If humanity is to escape the worst effects of the global warming already being felt on every continent, we must by mid-century achieve deep reductions of greenhouse gas emissions of 40 to 70 percent, a United Nations report says.
Current national commitments to control such emissions will be insufficient to hold warming at 2 degrees Celsius (3.6 degrees Fahrenheit) above pre-industrial levels, a draft of the U.N. report obtained by Reuters said.
The 2-degree ceiling was set by the U.N. in 2010 with hopes it could stave off or at least ameliorate heat waves, storms, floods and rising sea levels caused by global warming.

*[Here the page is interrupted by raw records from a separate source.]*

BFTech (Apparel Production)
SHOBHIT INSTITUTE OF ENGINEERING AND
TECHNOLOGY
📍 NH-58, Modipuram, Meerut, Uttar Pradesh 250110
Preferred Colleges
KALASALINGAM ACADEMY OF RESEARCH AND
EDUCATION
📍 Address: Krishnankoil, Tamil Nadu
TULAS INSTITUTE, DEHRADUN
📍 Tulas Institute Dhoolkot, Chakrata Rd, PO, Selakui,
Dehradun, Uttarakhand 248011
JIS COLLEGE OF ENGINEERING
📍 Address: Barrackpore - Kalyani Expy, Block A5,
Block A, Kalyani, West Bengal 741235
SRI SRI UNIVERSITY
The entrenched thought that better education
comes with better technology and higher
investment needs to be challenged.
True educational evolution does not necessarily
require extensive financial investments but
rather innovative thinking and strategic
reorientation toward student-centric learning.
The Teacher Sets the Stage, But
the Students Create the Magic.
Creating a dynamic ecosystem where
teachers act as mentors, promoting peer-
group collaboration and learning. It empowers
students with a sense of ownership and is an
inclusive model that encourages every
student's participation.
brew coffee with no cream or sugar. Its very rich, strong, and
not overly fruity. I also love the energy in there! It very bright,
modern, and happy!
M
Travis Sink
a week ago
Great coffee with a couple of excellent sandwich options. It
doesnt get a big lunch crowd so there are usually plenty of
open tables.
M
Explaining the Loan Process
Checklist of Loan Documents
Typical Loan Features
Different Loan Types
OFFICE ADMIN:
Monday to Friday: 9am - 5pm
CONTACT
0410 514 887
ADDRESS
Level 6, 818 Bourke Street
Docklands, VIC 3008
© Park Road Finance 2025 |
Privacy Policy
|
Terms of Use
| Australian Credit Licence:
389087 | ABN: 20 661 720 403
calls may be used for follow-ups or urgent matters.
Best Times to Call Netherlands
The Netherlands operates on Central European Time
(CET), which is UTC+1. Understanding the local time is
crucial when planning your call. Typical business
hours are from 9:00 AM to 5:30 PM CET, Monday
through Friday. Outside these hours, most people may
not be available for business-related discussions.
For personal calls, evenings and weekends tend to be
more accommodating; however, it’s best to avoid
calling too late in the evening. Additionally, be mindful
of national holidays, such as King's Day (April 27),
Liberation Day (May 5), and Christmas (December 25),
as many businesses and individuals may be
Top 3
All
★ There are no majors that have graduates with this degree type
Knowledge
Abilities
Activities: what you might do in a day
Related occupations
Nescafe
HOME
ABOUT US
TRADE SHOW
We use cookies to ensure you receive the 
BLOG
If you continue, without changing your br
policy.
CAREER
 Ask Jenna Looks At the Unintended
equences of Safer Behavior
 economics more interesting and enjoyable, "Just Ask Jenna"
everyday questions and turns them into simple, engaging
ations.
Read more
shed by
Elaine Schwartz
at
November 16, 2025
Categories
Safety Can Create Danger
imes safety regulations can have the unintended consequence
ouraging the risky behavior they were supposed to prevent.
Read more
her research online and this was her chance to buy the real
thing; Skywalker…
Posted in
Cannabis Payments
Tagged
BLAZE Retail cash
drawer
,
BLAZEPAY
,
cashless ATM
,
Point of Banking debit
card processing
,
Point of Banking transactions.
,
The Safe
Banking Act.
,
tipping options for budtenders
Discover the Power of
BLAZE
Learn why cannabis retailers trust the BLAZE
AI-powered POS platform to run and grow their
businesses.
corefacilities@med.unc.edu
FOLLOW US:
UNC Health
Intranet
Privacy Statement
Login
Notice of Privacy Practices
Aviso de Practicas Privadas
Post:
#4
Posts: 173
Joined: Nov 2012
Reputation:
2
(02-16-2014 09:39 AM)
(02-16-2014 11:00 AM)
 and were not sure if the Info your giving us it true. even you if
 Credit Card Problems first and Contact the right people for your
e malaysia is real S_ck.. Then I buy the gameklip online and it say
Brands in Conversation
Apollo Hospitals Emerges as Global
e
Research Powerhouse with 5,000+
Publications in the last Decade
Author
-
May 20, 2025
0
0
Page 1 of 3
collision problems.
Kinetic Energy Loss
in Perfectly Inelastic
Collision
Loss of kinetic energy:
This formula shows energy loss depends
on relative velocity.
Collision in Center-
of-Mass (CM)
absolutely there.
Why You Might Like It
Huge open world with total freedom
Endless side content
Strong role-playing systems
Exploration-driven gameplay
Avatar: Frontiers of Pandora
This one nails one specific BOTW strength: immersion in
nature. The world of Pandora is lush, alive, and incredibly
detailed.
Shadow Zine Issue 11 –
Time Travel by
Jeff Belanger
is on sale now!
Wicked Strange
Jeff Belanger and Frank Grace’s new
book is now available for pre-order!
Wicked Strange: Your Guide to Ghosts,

The draft report was created using three science reports commissioned by the U.N. over the last year intended to provide data to world governments set to meet in Paris in 2015 to hammer out a new agreement on cooperative efforts to address climate change.
"Deep cuts in greenhouse gas emissions to limit warming to 2 degrees C ... remain possible, yet will entail substantial technological, economic, institutional, and behavioral challenges," the report said.
Such cuts from 2010 levels would have to be attained by 2050 if the world is to hold the increase to the 2 degree C level, the draft prepared by Intergovernmental Panel on Climate Change concluded.
Such reductions face significant challenges, given that emissions driven by coal-fired industrial growth experience by emerging economies such as India and China jumped from 40 billion tons in 2000 to nearly 50 billion tons in 2010, the report authors noted.
Despite opinion polls and surveys suggest many people are skeptical about climate change and especially about human involvement, the IPCC expressed the belief the human activities are the chief driver of changes in climate and global warming.
Although many people hold that it is natural variations causing the climate changes being experienced globally, the IPCC held to its assessment of human impacts.
"Human influence on the climate system is clear, and is estimated to have been the dominant cause of the warming observed since 1950," the draft report said.
That warming is creating heat extremes, changes in global rainfall patterns, is impacting yield of many vital good crops and is melting ice in Greenland and Antarctica with resultant rises in sea levels, it noted.
The draft, said to have already gone through a number of revisions after its authors met in June, will be provided to governments as a final draft in the final days of August, an IPCC spokesman said.